* [Текст для чтения]
▬▬▬
В лучшем случае это будет эксклюзивный продукт, проходящий по разделу «роскошь», т. е. он будет покупаться очень богатыми людьми на деньги, которые в нашей, привычной, экономике идут в сбережения. То есть в терминологии настоящей книги эти вложения не будут влиять на воспроизводственный контур в экономике, хотя формально технология будет существовать, как многие военные технологии в Средние века. В худшем – он просто будет проигнорирован, тому есть тьма примеров, от паровоза Черепановых до парохода Фултона (который довольно долго не мог впарить свое изобретение кому бы то ни было, в том числе Наполеону).

Для того чтобы инновация включилась в воспроизводственный контур, нужен дополнительный ресурс, который кто-то должен вбросить в экономику. Причем со стороны спроса, а не со стороны предложения! Откуда-то в системе должен взяться более или менее устойчивый дополнительный спрос!
▬▬▬
* [Список записей]
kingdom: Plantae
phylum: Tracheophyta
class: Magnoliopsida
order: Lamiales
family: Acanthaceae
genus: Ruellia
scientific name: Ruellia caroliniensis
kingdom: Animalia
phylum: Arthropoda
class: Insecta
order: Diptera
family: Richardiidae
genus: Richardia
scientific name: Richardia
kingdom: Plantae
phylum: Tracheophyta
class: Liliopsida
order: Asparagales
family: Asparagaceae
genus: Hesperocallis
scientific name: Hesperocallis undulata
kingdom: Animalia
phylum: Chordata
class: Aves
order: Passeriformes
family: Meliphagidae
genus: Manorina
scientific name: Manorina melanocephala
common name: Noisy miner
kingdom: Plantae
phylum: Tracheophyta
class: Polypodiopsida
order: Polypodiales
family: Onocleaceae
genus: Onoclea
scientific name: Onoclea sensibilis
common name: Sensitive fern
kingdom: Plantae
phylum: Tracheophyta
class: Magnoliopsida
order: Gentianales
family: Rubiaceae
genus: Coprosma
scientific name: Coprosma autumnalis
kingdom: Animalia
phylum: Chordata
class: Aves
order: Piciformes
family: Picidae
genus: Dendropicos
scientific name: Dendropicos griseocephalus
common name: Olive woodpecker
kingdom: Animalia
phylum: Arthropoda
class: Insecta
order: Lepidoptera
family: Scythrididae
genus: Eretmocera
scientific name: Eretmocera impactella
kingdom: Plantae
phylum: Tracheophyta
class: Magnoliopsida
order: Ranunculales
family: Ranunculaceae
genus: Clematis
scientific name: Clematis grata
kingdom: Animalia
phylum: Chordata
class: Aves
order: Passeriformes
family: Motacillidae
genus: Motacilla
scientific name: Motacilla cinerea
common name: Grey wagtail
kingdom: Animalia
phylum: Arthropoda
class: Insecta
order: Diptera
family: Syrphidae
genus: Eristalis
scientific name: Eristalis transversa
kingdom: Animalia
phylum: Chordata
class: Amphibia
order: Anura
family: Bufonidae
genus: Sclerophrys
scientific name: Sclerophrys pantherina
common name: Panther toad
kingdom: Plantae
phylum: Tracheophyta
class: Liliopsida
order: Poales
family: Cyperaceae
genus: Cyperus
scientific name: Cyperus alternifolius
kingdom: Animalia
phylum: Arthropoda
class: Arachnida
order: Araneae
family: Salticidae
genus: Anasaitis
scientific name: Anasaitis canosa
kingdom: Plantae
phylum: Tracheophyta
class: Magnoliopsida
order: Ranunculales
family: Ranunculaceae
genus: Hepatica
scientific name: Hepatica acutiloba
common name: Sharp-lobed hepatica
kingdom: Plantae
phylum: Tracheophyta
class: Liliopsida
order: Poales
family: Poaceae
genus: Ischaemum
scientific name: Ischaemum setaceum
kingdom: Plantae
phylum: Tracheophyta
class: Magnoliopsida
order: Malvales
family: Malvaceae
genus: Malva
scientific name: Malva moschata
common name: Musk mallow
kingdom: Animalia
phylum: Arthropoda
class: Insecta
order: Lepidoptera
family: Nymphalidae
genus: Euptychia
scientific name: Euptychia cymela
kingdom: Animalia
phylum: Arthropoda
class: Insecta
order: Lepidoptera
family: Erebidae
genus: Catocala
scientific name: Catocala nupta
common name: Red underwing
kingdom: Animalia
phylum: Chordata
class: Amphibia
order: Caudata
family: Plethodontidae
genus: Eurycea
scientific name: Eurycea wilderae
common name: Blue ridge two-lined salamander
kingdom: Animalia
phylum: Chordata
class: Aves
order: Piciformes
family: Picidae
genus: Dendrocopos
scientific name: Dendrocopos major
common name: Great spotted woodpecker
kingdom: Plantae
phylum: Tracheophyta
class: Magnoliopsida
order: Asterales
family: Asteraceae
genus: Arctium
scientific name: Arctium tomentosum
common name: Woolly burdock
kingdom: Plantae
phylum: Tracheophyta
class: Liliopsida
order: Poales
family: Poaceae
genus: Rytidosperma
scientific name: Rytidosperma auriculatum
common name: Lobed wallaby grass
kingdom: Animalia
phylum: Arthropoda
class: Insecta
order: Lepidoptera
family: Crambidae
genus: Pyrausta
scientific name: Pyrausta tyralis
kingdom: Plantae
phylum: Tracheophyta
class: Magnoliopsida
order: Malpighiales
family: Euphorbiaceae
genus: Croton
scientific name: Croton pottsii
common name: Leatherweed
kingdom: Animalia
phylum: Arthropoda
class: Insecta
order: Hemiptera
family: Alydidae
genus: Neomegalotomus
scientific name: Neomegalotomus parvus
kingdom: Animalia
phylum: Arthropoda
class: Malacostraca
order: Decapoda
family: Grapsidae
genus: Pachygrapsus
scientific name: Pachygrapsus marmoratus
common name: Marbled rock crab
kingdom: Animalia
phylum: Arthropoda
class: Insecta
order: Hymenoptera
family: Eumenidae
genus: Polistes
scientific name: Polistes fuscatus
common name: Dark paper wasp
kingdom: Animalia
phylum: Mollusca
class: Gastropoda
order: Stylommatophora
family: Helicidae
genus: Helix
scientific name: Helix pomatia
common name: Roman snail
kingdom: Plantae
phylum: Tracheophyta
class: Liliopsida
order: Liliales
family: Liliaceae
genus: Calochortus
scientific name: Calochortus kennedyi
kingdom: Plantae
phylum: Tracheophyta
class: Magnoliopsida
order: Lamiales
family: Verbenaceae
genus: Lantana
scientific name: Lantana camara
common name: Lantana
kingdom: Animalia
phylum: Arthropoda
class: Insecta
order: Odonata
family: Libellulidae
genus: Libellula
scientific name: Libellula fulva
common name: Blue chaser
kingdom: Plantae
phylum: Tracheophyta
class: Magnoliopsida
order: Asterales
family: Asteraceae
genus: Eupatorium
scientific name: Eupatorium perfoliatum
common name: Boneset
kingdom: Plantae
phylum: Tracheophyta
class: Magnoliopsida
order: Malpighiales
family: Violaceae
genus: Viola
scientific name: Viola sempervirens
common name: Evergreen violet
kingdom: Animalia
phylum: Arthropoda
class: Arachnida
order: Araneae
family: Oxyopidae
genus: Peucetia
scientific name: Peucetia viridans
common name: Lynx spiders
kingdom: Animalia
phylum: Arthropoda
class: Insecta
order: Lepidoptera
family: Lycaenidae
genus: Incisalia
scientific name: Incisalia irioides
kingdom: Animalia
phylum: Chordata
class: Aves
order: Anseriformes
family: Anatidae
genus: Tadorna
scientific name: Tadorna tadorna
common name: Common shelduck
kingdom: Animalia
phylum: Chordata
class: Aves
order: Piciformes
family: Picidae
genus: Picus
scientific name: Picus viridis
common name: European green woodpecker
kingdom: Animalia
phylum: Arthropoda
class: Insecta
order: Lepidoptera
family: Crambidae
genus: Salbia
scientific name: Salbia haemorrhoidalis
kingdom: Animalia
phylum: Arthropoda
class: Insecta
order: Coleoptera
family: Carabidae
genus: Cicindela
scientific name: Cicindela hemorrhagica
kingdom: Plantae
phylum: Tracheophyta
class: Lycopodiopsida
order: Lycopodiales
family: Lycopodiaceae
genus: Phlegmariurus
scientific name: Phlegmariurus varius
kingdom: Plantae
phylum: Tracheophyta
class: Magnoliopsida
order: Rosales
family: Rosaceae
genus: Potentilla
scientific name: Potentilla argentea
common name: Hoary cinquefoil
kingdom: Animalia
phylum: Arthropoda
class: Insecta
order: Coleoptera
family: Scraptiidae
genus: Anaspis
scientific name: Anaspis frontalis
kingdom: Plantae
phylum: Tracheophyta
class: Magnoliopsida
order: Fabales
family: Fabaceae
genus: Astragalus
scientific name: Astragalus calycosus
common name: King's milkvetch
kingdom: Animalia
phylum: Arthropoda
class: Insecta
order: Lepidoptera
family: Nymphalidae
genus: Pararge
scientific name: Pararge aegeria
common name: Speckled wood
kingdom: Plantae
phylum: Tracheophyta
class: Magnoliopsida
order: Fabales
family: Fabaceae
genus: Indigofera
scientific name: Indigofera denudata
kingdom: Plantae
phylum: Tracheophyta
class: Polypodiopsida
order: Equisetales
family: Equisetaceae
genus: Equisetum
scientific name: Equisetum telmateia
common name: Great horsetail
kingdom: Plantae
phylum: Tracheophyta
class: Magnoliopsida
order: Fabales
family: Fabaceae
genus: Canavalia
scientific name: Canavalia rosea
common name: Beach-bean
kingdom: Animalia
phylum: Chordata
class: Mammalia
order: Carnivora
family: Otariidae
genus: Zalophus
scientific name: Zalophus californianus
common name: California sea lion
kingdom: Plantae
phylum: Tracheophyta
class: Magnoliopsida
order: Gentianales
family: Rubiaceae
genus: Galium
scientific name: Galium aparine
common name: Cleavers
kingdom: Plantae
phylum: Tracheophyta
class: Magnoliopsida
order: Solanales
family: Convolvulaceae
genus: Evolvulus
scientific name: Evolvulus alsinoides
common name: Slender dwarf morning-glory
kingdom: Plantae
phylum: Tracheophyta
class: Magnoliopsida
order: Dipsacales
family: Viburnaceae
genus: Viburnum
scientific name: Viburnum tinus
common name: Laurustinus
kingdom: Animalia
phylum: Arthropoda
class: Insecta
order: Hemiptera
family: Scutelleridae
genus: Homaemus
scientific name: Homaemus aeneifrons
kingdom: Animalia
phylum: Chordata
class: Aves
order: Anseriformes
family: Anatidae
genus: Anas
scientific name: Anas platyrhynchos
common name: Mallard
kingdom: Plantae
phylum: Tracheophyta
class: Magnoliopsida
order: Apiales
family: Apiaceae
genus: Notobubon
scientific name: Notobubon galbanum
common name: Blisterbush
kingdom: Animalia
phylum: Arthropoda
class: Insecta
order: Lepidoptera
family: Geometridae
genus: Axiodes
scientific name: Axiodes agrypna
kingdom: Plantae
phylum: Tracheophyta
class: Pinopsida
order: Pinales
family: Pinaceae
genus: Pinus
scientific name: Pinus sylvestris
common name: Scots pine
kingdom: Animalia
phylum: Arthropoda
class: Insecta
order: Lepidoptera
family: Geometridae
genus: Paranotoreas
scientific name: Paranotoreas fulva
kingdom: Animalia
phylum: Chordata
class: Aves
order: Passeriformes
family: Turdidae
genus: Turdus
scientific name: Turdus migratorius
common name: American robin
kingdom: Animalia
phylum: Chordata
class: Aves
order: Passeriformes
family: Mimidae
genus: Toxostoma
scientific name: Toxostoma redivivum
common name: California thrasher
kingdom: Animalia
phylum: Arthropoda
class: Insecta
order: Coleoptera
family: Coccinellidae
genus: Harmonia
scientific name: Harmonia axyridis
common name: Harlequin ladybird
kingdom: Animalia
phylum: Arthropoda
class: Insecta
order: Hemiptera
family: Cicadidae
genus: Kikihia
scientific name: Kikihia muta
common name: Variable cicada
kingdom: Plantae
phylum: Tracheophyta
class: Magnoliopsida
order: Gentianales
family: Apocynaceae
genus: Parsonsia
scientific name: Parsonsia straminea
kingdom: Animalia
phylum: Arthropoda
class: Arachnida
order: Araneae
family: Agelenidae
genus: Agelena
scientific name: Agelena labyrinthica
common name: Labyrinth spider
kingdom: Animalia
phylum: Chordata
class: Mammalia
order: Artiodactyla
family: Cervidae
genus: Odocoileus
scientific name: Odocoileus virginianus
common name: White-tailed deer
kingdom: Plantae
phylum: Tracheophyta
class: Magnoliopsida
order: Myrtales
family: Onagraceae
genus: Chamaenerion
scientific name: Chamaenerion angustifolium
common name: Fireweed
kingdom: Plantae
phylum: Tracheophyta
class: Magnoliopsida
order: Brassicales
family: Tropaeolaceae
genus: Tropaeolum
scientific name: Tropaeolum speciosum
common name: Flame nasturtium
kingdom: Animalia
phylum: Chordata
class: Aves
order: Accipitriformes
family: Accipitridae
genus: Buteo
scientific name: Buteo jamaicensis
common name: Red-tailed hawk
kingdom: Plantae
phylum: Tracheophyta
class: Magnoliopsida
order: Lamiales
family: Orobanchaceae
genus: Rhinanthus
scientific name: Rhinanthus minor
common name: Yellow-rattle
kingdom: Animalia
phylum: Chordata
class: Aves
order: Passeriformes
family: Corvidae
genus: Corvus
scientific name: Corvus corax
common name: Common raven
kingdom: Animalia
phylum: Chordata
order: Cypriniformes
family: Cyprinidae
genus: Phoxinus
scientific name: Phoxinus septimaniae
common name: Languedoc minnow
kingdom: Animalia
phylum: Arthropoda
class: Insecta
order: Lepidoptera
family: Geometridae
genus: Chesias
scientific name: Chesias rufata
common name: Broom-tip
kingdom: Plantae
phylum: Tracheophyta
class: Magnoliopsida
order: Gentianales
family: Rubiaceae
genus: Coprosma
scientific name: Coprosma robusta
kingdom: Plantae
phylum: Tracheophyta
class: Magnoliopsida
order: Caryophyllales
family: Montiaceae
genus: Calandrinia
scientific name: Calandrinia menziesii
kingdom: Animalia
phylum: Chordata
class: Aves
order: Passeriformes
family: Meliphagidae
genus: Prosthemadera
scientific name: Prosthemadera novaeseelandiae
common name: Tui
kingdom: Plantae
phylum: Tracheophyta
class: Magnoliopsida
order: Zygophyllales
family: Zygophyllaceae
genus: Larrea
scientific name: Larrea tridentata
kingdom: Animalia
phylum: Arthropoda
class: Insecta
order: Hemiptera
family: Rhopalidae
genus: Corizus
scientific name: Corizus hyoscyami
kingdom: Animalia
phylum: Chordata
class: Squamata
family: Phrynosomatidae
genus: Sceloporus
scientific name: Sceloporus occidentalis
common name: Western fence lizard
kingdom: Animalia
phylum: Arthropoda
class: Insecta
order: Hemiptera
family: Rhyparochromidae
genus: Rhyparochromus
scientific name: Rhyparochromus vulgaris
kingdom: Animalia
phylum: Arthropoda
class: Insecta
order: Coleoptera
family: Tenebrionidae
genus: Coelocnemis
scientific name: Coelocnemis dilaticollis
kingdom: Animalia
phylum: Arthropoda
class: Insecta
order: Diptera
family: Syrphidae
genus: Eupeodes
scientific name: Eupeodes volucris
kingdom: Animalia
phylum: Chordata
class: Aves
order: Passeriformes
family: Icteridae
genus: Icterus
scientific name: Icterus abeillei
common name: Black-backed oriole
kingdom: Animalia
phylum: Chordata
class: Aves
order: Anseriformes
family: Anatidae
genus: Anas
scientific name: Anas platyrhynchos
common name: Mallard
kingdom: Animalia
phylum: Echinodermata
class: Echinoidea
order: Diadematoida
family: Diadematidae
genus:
▬▬▬
* [Задания]
• A. Определите, согласуются ли с текстом об инновациях следующие утверждения: (i) в лучшем случае такой продукт будут покупать очень богатые люди; (ii) дополнительный ресурс должен поступить в экономику со стороны предложения; (iii) Фултон быстро продал свое изобретение Наполеону. Для каждого утверждения ответьте «да» или «нет» и дословно приведите решающие слова текста.
• B. Повторите дословно фрагмент текста об инновациях между словами «В лучшем случае» и «том числе Наполеону).», включая оба.

* [Ответы]
• A.
(i) Да: «он будет покупаться очень богатыми людьми».
(ii) Нет: «Причем со стороны спроса, а не со стороны предложения!»
(iii) Нет: «который довольно долго не мог впарить свое изобретение кому бы то ни было, в том числе Наполеону».

• B.
В лучшем случае это будет эксклюзивный продукт, проходящий по разделу «роскошь», т. е. он будет покупаться очень богатыми людьми на деньги, которые в нашей, привычной, экономике идут в сбережения. То есть в терминологии настоящей книги эти вложения не будут влиять на воспроизводственный контур в экономике, хотя формально технология будет существовать, как многие военные технологии в Средние века. В худшем – он просто будет проигнорирован, тому есть тьма примеров, от паровоза Черепановых до парохода Фултона (который довольно долго не мог впарить свое изобретение кому бы то ни было, в том числе Наполеону).